Marthe Orant was born, like Impressionism, in 1874. She belonged to the first generation of painters who grew up with the influence of the Impressionist circle. Upon completing her schooling, Orant became acquainted with the group of painters known as the Nabis that included the artists Serusier, Denis, Bonnard and Vuillard. Her friendship with the Nabis was to have a profound impact on her art, as she became a student of Bonnard and other artists connected to the group, as well as the apprentice of Vuillard.
Throughout her career she was a keen observer, incisively portraying daily life on Parisian streets, still-lifes of flowers, and landscapes of the French countryside, with a style that brought together all of her early influences. Orant showed regularly at the Salon des Indépendants, the Salon de la Nationale and the Salon d’Automne, and was awarded the coveted Silver Medal at the 1937 Exposition Universelle in Paris.
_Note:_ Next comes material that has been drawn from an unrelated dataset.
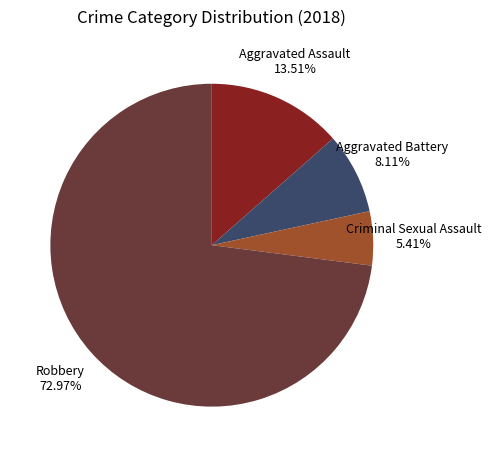

To the nearest percent, what is the difference between the largest and smallest slice percentages?

68%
Over a twenty-year period the French government purchased several of her works, and in 1948 the Musée d’Art Moderne in Paris acquired one of her paintings for its permanent collection.
Two major retrospectives were mounted after her death in Paris in 1957: first in 1962 at La Nationale des Beaux Arts followed in 1963 at the Salon des Indépendants. Since her death her paintings have been regularly exhibited throughout Europe and in the United States.